A polarização e o caráter incomum das eleições deste ano, com a prisão política do ex-presidente Luiz Inácio Lula da Silva (PT) e o impedimento de participar da disputa, trouxe para o debate público o chamado "voto útil". Esse é o voto que acontece quando o eleitor se orienta pelo objetivo de derrotar um adversário específico, mesmo que isso signifique votar em um candidato no qual não tem profunda convicção política.
Analistas apontam que o voto útil, também chamado de voto estratégico, pode influenciar diretamente nos resultados do primeiro turno.
Para Geraldo Tadeu Monteiro, coordenador do Centro Brasileiro de Estudos e Pesquisas sobre a Democracia (Cebrad) da Universidade do Estado do Rio de Janeiro (UERJ), o voto útil é mais de negação do que afirmação. “Tem uma candidatura marcadamente à direita com volume expressivo de intenções de voto e há o crescimento de uma candidatura oposta, à esquerda, criando um cenário de polarização no primeiro turno. O que deixa uma parte do eleitorado, especialmente o de centro, em um dilema político muito grande”, opina.
A pesquisa Datafolha divulgada nesta quinta-feira (20) apontou Fernando Haddad (PT) e Jair Bolsonaro (PSL) como favoritos ao segundo turno. Enquanto o candidato petista cresceu 3% desde o último levantamento e está com 16%, Bolsonaro cresceu 2% e está com 28% das intenções de voto. Ciro Gomes (PDT) e Geraldo Alckmin (PSDB) mantiveram os índices de 13% e 9%, respectivamente. Marina Silva (Rede) caiu um ponto e apresenta 7% das intenções de voto.
O dirigente da Consulta Popular e doutor em Serviço Social Eduardo Mara também aponta a polarização, com projetos políticos radicalmente distintos de país, como elemento fundamental para avaliar a questão do voto útil. Mara acrescenta que será necessário mobilização popular após as eleições.
Para ele, a discussão do voto útil sobre a escolha entre Fernando Haddad e Ciro Gomes para um segundo turno contra Bolsonaro é uma “miopia”. Mara avalia que há um discurso de inviabilidade por parte dos que condenam o golpe de 2016 e querem a retomada da democracia, afirmando que uma candidatura de Haddad não tenha chances de governar.

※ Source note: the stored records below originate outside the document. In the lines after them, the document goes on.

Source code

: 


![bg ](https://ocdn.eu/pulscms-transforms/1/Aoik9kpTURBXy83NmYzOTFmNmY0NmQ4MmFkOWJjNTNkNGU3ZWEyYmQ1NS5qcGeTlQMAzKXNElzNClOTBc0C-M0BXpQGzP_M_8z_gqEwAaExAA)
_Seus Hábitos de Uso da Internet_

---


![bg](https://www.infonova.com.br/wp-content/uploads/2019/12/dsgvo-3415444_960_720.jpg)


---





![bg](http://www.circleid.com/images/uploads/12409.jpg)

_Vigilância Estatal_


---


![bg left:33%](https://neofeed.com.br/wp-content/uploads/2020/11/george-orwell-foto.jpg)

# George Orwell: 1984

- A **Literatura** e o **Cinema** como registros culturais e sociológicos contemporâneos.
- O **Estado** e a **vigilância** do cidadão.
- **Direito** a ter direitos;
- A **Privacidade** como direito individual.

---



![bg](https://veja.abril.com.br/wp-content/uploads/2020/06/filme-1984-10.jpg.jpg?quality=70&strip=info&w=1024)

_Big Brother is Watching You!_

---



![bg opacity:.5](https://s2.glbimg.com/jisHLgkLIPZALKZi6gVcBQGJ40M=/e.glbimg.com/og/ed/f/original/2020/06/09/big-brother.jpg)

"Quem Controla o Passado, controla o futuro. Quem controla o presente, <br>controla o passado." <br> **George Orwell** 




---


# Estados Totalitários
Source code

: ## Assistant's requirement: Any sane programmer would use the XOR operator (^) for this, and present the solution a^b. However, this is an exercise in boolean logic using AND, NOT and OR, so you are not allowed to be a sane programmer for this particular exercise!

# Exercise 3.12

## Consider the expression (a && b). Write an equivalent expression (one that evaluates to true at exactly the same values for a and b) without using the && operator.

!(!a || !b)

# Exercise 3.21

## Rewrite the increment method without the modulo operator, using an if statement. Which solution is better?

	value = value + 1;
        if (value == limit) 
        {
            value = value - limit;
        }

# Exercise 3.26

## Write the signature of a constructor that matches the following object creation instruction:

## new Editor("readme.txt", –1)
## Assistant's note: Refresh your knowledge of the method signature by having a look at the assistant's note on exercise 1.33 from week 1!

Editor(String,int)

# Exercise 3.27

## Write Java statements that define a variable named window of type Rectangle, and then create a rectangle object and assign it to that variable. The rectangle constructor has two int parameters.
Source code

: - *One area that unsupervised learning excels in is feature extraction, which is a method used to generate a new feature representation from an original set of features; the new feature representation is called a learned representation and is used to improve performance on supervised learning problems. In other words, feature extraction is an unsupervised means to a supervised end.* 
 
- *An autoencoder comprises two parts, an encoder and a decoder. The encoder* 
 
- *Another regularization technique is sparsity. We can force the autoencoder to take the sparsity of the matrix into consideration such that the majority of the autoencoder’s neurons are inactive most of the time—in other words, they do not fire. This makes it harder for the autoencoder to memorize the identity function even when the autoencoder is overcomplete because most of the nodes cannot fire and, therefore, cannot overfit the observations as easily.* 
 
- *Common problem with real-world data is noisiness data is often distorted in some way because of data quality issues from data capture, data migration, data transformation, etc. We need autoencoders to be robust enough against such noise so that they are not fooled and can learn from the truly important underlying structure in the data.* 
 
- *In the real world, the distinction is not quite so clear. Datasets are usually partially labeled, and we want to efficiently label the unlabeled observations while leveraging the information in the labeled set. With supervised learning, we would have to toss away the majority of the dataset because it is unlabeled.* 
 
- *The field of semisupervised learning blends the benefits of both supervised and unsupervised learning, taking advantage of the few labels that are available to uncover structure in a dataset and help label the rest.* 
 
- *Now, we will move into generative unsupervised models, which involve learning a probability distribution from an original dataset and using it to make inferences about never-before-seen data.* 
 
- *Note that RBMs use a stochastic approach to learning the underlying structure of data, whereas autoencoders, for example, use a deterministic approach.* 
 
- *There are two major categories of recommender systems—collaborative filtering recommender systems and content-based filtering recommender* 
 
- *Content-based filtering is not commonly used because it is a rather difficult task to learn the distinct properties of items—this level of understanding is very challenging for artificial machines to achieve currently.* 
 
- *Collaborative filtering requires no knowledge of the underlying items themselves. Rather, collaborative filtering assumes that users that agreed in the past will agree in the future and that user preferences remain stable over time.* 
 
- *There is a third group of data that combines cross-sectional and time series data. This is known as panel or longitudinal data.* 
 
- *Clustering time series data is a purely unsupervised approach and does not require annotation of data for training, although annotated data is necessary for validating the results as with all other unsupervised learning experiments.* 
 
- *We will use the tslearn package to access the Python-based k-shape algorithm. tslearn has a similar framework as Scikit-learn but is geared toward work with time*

“Não haverá normalidade institucional sem retomar a democracia. E retomar a democracia exigirá de nós grandes mobilizações e capacidade de um governo popular de estimular essas manifestações pela democracia. É uma ilusão achar que investir em voto útil em outra candidatura trará uma normalidade e calma depois da eleição. Porque para reconstruir a democracia será necessário muita participação popular, muito debate de projeto de país, ou seja, as lutas pela democracia não vão terminar dia 7 de outubro”, considera.
Altos índices de rejeição
A pesquisa Datafolha aponta também que estas eleições presidenciais estão marcadas por altos índices de rejeição. Jair Bolsonaro é o mais rejeitado (43%), seguido por Marina (32%), Haddad (29%), Alckmin (24%) e Ciro (22%). Os resultados somam mais de 100% porque o entrevistado pôde citar mais de um candidato no qual não votaria em nenhuma hipótese.
Eduardo Mara avalia que o crescimento de votos em Bolsonaro está relacionado com o aumento de sua rejeição, especialmente por parte de setores que combatem as propostas ultra-conservadoras e antidemocráticas do militar da reserva. Ele lembra que há também um campo democrático que se mobiliza contra a ruptura democrática de 2016 e avalia que a figura que representa este campo é o ex-presidente Lula, impedido de concorrer, mas que apoia a candidatura de Haddad.
"Este polo democrático acumula votos e tende a transferir votos de outras candidaturas de centro para esta de esquerda, que é a do PT. Isso também carrega uma rejeição dos setores antidemocráticos à esta proposta, ou do antipetismo, que foi estimulado pela direita e pelo monopólio da mídia”, afirma.
No entanto, o pesquisador Monteiro avalia que o crescimento de Haddad interfere no voto de outros eleitores. "É provável que o crescimento do Bolsonaro tenha retirado votos do Alckmin e Marina, o que explica em partes a queda dos dois. Por outro lado, o crescimento do Haddad coloca para o eleitor de centro-direita o dilema de apoiar o Bolsonaro em função do crescimento de um candidato à esquerda", considera.